A plus grande échelle, la haie joue le rôle de corridor écologique : elle permet de créer des zones protégées de déplacement pour les animaux, depuis la punaise, jusqu’au chevreuil, en passant par la chauve-souris. De nombreuses espèces craignent les larges espaces ouverts où ils sont susceptibles d’être la proie de prédateurs. On essaie alors avec la haie de créer du lien entre des îlots de nature, par exemple, créer une haie entre un bosquet et une ripisylve qui est séparée par un large champ. La présence de ces trames vertes continues sur l’ensemble des territoires est essentiel par exemple à la migration des passereaux qui trouvent dans les haies du refuge et des provisions pour leur grand périple.

Exemples de corridors. Crédit : Fanny Le Bagousse (EPAGE de la Bourde).
Prenons un peu de hauteur :

La question de la biodiversité comme atout pour la production est complexe et nous sommes incapables de « supprimer » un ravageur avec précision.

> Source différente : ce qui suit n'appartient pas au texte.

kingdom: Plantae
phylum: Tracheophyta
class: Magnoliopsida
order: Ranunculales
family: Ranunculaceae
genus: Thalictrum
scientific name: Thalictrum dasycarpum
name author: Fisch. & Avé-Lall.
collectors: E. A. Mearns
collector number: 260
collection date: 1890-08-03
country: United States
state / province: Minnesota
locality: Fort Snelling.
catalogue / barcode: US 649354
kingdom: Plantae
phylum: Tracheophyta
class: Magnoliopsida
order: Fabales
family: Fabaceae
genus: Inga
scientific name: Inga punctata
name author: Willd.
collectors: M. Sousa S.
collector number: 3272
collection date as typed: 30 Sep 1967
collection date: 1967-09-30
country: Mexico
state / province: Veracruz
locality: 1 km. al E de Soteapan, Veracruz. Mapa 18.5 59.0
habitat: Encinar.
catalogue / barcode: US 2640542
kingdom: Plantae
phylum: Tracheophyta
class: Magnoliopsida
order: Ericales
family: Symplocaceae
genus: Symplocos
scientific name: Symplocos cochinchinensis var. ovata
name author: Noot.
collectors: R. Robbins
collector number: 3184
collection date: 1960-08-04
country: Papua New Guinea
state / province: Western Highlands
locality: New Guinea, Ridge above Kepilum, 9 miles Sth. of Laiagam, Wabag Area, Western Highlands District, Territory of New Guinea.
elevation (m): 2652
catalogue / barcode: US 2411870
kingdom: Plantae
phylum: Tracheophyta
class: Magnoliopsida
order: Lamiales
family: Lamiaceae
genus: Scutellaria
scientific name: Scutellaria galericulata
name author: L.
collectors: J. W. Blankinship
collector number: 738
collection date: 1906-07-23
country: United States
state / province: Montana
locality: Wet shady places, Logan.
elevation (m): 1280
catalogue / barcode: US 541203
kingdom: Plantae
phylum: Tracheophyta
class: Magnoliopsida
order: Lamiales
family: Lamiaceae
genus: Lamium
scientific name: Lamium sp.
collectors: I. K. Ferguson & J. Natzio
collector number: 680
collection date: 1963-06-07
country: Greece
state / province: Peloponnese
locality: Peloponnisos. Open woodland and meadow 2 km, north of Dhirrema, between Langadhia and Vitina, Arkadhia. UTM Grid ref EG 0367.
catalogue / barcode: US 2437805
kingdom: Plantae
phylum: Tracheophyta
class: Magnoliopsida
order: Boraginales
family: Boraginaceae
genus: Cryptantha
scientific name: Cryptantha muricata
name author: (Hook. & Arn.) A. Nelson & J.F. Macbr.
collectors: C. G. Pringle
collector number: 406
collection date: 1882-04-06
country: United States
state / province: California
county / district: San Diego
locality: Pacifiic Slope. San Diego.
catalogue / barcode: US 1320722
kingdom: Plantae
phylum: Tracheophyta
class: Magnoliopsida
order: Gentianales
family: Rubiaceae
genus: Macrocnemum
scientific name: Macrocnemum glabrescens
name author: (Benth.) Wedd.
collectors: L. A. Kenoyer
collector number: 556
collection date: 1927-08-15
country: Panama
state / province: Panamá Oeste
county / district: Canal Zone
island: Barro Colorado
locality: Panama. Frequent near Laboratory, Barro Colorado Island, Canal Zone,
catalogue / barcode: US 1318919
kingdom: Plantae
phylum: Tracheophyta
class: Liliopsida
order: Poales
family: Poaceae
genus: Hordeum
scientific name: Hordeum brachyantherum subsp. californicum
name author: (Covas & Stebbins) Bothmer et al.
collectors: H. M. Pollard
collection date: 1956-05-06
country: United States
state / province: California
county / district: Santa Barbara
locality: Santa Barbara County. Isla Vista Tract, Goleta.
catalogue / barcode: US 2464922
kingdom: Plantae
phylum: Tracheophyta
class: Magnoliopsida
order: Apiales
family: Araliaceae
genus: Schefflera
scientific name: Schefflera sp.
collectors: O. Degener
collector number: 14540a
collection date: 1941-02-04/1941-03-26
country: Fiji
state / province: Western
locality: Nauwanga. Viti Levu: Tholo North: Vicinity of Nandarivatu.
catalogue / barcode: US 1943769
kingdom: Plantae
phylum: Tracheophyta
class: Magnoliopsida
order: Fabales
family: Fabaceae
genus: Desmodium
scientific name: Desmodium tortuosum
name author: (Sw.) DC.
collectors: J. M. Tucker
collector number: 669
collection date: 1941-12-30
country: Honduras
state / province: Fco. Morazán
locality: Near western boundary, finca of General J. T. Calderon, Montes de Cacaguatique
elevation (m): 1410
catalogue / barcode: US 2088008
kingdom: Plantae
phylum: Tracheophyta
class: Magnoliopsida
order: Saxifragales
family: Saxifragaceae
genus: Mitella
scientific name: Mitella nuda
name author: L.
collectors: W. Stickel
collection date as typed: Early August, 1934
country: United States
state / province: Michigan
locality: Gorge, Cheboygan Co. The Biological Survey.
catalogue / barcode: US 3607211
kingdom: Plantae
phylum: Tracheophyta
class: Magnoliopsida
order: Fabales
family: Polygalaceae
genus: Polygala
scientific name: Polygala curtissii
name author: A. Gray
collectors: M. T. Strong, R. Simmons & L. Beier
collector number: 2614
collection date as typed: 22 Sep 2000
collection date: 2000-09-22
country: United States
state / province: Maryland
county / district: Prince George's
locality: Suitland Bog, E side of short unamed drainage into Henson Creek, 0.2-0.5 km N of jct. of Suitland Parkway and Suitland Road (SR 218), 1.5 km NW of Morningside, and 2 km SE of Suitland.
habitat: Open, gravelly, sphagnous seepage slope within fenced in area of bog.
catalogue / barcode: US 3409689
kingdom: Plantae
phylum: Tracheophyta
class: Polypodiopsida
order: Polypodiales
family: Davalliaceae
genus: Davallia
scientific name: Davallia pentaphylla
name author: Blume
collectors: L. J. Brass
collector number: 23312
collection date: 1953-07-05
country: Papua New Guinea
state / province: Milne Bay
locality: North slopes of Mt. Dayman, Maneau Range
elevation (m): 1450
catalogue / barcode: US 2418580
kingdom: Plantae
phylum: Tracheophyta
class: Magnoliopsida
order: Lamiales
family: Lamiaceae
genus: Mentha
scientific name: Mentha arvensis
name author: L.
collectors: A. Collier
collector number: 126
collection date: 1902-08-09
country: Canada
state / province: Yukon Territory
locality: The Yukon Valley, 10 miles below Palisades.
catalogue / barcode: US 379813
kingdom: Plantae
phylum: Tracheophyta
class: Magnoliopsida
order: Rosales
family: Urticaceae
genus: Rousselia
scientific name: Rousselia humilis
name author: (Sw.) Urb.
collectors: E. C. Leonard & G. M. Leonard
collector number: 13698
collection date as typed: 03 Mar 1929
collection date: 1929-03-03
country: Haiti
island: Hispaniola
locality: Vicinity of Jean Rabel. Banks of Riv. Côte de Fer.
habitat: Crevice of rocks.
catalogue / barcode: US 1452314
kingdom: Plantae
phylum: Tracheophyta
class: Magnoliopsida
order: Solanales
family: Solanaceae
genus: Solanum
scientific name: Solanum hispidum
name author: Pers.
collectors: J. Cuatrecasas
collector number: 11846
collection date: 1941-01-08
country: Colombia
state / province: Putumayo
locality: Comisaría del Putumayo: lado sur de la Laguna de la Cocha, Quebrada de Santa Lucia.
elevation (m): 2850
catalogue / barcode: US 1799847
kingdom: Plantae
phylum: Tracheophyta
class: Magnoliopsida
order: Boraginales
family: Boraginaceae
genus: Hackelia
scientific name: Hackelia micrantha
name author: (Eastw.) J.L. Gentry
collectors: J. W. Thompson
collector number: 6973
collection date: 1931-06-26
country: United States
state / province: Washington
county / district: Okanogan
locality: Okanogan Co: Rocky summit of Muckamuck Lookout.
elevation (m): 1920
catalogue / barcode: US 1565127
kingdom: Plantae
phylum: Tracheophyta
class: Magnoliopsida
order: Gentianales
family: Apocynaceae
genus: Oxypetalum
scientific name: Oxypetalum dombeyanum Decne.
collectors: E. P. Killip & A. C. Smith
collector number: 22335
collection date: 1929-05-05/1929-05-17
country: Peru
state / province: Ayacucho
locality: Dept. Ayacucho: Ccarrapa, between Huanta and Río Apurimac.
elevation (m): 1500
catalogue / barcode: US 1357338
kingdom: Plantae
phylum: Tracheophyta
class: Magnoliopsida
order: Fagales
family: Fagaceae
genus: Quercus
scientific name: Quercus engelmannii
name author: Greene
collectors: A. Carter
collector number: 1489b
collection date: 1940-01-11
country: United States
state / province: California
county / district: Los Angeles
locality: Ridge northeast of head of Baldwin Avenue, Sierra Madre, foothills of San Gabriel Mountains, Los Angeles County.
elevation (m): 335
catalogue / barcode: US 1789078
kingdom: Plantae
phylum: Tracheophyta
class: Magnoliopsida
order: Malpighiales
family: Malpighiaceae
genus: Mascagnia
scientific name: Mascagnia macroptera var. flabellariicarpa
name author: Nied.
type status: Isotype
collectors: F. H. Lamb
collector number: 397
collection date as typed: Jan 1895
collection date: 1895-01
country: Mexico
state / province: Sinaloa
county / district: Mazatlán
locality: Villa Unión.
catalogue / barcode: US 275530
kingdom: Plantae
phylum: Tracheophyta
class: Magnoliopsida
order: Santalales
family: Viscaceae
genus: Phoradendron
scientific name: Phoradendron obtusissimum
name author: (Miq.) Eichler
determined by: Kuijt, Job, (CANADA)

Mais avons-nous besoin de « supprimer » les ravageurs ?

Dans certains cas, nous pouvons compter sur la biodiversité pour garder la population de ravageurs sous un seuil tolérable, c’est-à-dire une population qui n’impacte pas trop fortement la production.

Le seuil recherché n’est pas toujours atteignable et demande parfois une intervention de la part de l’agriculteur.trice.

Dans d’autres cas, ce seuil peut être atteignable et demande plutôt un changement de perception et de pratiques de la part des producteurs.trices.

Le monde agricole est sans cesse amené à se questionner, ce qui rend le métier délicat, parfois même ingrat.

Mais dans un contexte de perte globale et massive de biodiversité, nous avons tout intérêt à essayer de travailler avec la nature en la comprenant de mieux en mieux, plutôt que de se passer de tous ses services.